Pero Montreal también alberga restaurantes de nivel Michelin — Joe Beef, donde los chefs cocinan con la actitud de piratas que accidentalmente se volvieron genios culinarios; Toque!, donde Normand Laprise lleva décadas demostrando en silencio que la cocina quebequense merece un lugar en la mesa del mundo. El Mercado Jean-Talon desborda de productos locales en verano, y los depanneurs — tiendas de barrio únicas en Quebec — tienen vinos y cervezas artesanales que no encontrarás en ningún otro lugar.

Los Festivales
Montreal organiza más de 100 festivales al año, y no es una exageración — es una ciudad que ha decidido que el verano es demasiado corto para desperdiciarlo en días ordinarios. El Festival de Jazz atrae a los mejores músicos del mundo cada junio y julio, con escenarios al aire libre gratuitos que convierten el centro en una sala de conciertos a cielo abierto. Just for Laughs llena la ciudad de comedia. Osheaga trae la energía de los festivales de música. Y en invierno, cuando la temperatura cae a veinte bajo cero y cualquier ciudad sensata hibernaría, Montreal responde con Igloofest — un festival de música electrónica al aire libre donde miles de personas bailan en monos de nieve — y Montreal en Lumière, una celebración de comida, vino y luz que convierte la ciudad helada en algo mágico.

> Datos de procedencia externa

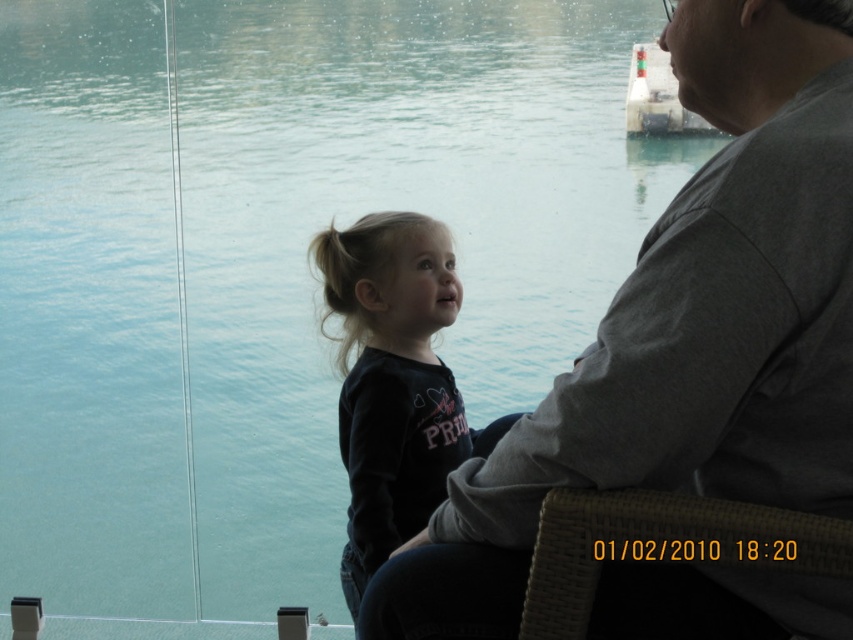
Question: Is gray fabric shirt at upper right smaller than woven brown chair at lower right?

Choices:
 (A) yes
 (B) no

Answer: (B)

Question: Observing the image, what is the correct spatial positioning of gray fabric shirt at upper right in reference to black matte shirt at center?

Choices:
 (A) below
 (B) above

Answer: (B)

Question: Which point is farther to the camera?

Choices:
 (A) green striped buoy at upper right
 (B) gray fabric shirt at upper right

Answer: (A)

Question: Which object is positioned closest to the green striped buoy at upper right?

Choices:
 (A) black matte shirt at center
 (B) gray fabric shirt at upper right

Answer: (A)

Question: Which is nearer to the gray fabric shirt at upper right?

Choices:
 (A) woven brown chair at lower right
 (B) black matte shirt at center
 (C) green striped buoy at upper right

Answer: (A)

Question: Does black matte shirt at center appear on the right side of woven brown chair at lower right?

Choices:
 (A) no
 (B) yes

Answer: (A)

La infraestructura cultural va más allá de los festivales. El Musée d’art contemporain, el Museo de Bellas Artes de Montreal, el Centro Phi — esta es una ciudad que trata el arte como algo esencial y no meramente decorativo. El arte callejero del Plateau y los murales a lo largo del Boulevard Saint-Laurent están curados con una intención que hace que toda la ciudad parezca una galería que se olvidó de cobrar la entrada.

Cuando ir: De junio a septiembre para festivales y buen tiempo. El invierno es gélido pero mágico — la ciudad subterránea, una red de 33 kilómetros de túneles que conectan centros comerciales, estaciones de metro y oficinas, ayuda mucho. En febrero llegan el Igloofest y el Montreal en Lumière.